Could you continue the article below on the 1978 disco album Romeo & Juliet, picking up after its last sentence?

══ DOCUMENT EXTRACT ══

Studio album by Alec R. Costandinos and the Syncophonic Orchestra
- Released: 1978
- Recorded: Trident Studios, London, September 1977
- Genre: Disco; funk; Euro disco;
- Length: 32:08
- Label: Ibis, Casablanca

Alec R. Costandinos and the Syncophonic Orchestra chronology
| Love and Kisses (as Love and Kisses) (1977) | Romeo & Juliet (1978) | The Hunchback of Notre Dame (as Alec R. Constandinos) (1978) |

= Romeo and Juliet (album) =

Romeo & Juliet is the first studio album by the disco musician Alec R. Costandinos and the Syncophonic Orchestra released in 1978. It was recorded at Trident Studios, London, in September 1977 and released by Ibis in France and Casablanca Records in the US.

═══
══ DATA LISTING ══

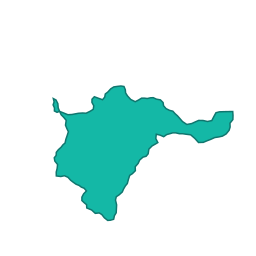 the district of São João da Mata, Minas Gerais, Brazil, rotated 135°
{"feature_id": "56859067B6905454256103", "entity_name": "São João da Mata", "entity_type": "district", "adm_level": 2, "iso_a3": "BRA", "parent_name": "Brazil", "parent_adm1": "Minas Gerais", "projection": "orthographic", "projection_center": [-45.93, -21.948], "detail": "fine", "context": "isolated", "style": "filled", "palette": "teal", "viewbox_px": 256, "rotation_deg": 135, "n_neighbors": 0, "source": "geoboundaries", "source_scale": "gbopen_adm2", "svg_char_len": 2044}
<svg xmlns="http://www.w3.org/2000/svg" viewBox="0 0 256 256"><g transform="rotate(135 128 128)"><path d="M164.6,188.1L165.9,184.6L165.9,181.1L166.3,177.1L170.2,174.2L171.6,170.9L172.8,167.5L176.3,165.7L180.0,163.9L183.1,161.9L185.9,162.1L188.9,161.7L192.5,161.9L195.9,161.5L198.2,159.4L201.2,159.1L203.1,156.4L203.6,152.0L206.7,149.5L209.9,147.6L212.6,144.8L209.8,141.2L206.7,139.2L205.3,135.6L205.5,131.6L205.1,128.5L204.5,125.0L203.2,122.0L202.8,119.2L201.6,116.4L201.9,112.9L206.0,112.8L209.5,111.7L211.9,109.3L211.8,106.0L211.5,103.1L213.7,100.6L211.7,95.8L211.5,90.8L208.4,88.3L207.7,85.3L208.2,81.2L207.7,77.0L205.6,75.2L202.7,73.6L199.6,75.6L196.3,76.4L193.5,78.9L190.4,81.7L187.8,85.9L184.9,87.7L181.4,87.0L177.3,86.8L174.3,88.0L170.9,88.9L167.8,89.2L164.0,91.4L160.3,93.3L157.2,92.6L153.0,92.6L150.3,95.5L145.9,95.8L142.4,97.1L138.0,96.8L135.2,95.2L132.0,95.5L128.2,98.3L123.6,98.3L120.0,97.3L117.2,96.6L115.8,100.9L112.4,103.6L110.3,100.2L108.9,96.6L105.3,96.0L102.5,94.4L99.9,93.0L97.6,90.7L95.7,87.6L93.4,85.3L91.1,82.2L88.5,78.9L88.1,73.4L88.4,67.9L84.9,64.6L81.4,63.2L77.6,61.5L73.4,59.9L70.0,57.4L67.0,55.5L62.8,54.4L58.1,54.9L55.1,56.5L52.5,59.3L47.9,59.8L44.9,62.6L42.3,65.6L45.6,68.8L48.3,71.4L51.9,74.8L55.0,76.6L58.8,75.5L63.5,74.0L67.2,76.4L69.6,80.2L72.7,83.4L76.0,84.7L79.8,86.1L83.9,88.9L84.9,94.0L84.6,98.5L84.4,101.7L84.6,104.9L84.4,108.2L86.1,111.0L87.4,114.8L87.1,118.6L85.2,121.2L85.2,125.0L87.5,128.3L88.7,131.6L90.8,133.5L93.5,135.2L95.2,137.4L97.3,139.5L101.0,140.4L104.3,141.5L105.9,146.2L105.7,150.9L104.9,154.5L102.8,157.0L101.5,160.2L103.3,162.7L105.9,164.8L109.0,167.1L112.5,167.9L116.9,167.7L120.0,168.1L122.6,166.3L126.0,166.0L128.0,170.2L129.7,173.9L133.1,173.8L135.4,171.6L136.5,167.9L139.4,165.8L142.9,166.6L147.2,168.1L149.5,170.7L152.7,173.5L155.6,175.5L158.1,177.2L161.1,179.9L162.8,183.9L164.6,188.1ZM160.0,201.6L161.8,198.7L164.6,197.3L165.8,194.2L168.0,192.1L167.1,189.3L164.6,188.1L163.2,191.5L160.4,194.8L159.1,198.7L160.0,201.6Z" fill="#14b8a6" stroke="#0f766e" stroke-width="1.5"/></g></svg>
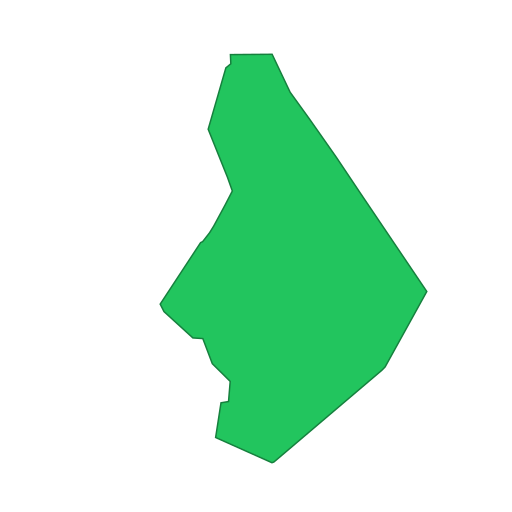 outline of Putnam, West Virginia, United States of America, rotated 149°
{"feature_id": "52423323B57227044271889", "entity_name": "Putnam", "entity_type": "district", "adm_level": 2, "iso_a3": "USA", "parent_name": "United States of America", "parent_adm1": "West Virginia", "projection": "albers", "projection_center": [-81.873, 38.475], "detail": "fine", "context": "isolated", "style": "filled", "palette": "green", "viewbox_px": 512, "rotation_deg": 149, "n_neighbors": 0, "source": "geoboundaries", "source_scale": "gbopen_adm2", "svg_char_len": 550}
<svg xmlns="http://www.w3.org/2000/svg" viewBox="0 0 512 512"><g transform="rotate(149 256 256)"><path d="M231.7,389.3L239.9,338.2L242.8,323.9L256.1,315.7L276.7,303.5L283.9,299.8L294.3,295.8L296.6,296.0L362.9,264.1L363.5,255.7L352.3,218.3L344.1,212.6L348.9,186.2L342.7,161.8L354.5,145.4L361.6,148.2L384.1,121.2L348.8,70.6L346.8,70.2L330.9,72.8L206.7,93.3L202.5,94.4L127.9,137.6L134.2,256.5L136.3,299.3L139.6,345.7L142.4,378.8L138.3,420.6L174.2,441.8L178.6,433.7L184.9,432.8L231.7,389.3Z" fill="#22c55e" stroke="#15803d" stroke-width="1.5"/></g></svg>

═══
══ DATA LISTING ══

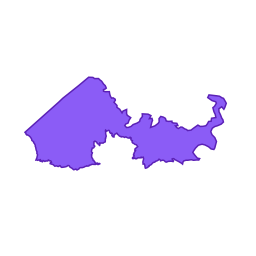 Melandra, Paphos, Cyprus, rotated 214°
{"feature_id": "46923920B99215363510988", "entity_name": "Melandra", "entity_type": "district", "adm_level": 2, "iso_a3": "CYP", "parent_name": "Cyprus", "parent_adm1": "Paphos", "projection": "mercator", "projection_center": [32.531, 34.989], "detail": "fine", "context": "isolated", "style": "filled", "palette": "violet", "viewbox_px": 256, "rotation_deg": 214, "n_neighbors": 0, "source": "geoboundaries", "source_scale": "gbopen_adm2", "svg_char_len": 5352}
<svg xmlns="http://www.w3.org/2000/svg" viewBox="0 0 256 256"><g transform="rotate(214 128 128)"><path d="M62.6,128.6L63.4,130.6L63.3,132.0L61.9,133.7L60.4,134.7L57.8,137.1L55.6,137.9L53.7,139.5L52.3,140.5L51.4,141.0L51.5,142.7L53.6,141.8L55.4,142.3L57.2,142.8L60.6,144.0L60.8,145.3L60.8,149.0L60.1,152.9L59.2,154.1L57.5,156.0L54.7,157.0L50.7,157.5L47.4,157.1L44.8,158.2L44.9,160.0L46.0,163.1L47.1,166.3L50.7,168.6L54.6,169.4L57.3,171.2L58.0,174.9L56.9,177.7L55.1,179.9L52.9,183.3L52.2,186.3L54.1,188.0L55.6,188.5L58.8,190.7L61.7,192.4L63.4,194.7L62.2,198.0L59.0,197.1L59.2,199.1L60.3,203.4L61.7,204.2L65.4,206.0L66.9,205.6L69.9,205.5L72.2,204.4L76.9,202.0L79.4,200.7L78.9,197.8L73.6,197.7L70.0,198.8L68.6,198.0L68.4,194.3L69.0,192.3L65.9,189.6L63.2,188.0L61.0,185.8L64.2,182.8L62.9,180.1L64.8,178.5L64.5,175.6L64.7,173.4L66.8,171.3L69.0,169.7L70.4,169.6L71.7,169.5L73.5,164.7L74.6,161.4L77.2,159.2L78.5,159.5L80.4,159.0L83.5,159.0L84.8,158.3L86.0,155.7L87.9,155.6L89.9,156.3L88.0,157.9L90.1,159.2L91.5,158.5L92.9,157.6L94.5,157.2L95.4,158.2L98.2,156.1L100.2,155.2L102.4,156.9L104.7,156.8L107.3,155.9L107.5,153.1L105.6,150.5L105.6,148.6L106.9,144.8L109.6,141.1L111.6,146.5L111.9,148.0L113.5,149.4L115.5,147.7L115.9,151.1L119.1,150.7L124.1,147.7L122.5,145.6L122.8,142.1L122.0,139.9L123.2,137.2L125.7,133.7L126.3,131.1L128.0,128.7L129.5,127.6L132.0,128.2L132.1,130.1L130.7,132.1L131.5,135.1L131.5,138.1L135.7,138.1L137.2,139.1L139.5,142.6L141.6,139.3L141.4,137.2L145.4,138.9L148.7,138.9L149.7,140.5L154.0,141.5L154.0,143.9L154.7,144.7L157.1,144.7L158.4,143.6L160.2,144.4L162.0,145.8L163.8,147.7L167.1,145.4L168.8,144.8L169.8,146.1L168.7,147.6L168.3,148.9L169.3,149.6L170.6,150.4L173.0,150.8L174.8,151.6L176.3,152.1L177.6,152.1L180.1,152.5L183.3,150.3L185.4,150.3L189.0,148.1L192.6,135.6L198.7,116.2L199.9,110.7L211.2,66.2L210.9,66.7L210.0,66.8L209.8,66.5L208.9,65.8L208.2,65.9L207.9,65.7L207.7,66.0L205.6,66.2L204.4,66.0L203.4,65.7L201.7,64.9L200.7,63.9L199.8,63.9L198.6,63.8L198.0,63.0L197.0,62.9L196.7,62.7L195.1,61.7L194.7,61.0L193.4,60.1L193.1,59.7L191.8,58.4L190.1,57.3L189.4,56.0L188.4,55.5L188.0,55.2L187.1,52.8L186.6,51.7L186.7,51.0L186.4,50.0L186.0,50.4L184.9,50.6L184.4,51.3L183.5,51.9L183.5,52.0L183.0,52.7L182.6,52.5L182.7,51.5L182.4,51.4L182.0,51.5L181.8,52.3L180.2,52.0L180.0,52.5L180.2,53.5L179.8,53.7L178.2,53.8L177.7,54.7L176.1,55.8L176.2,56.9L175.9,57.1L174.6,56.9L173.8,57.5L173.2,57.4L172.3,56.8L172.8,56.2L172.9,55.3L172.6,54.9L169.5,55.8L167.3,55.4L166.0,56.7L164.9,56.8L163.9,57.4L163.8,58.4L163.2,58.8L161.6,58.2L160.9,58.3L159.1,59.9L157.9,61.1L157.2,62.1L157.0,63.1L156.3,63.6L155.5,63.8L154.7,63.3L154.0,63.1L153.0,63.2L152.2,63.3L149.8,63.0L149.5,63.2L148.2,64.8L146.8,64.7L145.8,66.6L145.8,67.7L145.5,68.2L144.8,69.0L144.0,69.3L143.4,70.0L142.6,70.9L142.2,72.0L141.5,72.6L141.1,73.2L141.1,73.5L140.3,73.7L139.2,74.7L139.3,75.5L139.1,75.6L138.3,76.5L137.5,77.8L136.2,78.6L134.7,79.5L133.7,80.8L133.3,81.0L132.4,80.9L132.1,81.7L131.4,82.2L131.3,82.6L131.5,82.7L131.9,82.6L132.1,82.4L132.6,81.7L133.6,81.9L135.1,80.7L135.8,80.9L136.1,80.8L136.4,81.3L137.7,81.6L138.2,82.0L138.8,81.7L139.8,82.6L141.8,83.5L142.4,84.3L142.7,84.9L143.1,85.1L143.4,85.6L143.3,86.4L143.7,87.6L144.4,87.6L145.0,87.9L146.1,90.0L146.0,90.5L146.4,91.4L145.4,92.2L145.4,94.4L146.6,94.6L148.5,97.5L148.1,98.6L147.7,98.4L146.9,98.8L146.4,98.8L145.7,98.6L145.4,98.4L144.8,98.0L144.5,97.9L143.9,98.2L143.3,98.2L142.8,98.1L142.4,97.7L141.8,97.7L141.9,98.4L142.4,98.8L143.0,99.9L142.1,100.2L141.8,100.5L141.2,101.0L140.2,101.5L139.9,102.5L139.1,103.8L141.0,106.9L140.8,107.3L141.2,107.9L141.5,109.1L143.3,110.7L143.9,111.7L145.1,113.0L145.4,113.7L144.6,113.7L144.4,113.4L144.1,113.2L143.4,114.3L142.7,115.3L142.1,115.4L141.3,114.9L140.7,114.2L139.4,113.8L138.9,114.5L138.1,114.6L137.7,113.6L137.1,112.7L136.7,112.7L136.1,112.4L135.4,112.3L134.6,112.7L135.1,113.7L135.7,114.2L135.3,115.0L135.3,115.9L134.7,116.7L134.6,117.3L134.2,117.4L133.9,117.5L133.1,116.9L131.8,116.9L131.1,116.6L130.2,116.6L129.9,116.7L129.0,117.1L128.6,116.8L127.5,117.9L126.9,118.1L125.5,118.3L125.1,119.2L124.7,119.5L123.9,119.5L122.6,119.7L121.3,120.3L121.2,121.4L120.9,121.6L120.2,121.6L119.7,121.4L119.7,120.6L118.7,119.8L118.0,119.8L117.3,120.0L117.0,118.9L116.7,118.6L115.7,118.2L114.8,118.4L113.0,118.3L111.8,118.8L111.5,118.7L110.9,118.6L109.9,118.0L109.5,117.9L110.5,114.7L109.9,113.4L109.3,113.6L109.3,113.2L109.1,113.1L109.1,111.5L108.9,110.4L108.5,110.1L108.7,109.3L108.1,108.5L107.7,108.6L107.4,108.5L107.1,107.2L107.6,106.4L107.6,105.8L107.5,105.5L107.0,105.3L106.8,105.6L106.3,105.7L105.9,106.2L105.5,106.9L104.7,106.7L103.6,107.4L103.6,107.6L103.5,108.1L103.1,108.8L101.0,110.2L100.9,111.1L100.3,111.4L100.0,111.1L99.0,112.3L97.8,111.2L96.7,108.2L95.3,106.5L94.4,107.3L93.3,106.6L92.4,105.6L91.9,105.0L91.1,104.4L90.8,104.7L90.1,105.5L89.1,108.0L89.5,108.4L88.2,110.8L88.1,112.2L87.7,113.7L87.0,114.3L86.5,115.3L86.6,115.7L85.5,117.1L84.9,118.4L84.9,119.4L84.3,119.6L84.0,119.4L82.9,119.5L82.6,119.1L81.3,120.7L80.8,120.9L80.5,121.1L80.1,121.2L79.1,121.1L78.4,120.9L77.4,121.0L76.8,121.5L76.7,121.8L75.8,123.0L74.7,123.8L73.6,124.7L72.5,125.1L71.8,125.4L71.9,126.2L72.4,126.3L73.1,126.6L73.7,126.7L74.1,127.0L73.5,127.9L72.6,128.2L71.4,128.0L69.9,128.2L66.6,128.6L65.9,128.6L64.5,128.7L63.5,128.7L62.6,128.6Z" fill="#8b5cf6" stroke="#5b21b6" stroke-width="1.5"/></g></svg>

═══
══ DATA LISTING ══

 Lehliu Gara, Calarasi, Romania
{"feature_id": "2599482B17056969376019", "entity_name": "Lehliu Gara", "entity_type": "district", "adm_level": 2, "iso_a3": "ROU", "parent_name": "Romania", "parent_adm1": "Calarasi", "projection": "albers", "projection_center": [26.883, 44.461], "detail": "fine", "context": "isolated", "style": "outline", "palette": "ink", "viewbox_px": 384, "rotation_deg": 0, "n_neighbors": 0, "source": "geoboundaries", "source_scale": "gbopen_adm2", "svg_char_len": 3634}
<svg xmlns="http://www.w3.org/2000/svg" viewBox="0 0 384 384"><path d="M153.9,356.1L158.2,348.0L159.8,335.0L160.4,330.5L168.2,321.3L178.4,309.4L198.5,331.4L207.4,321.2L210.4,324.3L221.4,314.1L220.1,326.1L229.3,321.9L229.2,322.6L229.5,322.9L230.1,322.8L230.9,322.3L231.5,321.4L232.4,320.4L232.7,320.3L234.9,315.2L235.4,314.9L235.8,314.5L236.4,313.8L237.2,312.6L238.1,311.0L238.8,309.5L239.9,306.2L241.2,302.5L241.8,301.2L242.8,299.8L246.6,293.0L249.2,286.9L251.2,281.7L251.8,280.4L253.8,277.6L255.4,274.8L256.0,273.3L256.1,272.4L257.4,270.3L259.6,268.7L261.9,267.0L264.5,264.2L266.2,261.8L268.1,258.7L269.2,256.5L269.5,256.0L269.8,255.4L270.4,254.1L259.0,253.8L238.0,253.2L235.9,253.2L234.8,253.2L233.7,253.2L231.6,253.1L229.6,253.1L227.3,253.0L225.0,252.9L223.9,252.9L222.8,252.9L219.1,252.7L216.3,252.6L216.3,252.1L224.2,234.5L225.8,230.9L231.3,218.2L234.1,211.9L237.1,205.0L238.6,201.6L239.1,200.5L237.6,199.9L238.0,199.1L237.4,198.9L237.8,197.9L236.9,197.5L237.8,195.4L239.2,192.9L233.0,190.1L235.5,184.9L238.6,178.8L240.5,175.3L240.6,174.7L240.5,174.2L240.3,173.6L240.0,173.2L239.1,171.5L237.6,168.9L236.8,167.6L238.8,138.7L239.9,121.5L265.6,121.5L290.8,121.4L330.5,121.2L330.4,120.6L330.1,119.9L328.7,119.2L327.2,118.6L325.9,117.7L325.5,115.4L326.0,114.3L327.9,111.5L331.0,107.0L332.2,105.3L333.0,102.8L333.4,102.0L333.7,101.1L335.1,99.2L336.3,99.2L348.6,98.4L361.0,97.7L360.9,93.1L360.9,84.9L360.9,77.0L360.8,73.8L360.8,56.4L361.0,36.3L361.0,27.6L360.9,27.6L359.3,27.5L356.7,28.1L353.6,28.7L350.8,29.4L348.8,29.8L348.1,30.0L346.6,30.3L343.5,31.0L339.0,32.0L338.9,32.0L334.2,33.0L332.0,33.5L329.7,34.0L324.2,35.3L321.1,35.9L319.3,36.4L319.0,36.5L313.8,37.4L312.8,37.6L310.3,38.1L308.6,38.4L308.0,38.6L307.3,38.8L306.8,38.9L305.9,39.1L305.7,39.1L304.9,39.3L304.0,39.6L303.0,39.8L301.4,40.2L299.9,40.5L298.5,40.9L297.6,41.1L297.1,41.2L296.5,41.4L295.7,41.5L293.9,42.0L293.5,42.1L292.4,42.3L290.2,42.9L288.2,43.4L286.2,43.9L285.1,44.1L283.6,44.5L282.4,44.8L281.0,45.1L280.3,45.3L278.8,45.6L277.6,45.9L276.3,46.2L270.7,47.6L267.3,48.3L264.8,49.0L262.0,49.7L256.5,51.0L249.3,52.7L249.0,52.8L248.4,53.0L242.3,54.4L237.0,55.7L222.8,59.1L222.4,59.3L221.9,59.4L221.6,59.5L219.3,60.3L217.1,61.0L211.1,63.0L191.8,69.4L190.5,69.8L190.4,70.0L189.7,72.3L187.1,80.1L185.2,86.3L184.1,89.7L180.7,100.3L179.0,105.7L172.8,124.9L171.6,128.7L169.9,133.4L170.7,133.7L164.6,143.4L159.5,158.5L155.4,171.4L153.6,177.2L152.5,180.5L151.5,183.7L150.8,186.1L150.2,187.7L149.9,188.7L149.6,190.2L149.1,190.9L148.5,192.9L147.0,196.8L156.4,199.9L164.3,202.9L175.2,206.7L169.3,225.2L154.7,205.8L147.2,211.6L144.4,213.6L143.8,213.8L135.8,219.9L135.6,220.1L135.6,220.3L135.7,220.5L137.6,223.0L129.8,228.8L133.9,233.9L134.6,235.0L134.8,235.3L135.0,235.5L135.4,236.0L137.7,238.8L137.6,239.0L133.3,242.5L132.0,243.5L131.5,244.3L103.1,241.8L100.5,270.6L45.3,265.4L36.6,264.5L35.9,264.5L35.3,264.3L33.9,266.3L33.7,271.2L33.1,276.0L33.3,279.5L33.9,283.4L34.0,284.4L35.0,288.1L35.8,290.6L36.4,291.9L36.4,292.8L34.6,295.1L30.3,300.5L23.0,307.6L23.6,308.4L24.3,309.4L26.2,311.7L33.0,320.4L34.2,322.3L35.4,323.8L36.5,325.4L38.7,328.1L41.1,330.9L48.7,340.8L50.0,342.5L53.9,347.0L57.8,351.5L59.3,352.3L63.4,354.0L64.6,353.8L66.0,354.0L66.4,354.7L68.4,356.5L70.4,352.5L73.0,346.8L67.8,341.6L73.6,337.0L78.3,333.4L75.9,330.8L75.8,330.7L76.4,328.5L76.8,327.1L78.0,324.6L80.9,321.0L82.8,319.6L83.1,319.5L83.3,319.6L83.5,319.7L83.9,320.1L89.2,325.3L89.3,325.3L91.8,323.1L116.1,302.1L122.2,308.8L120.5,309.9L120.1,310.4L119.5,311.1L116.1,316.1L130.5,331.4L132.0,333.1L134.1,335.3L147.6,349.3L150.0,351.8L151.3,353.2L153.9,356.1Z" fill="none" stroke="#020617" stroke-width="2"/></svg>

═══

#### WRITTEN RESPONSE
The album consists of one over 30-minute long disco suite composed of five acts, including various instruments and genres. It included famous collaborators such as Don Ray, Herbie Flowers, Peter Van Hooke, Alan Hawkshaw, Chris Karan, Frank Ricotti and the photographer Ron Slenzak. One fragment was released as a "Romeo and Juliet" single and reached the top of US Hot Dance Club Play chart in March 1978. The album was called "conceptual masterpiece" by the AllMusic reviewer Jason Birchmeier, who gave it 4.5 out of 5 stars.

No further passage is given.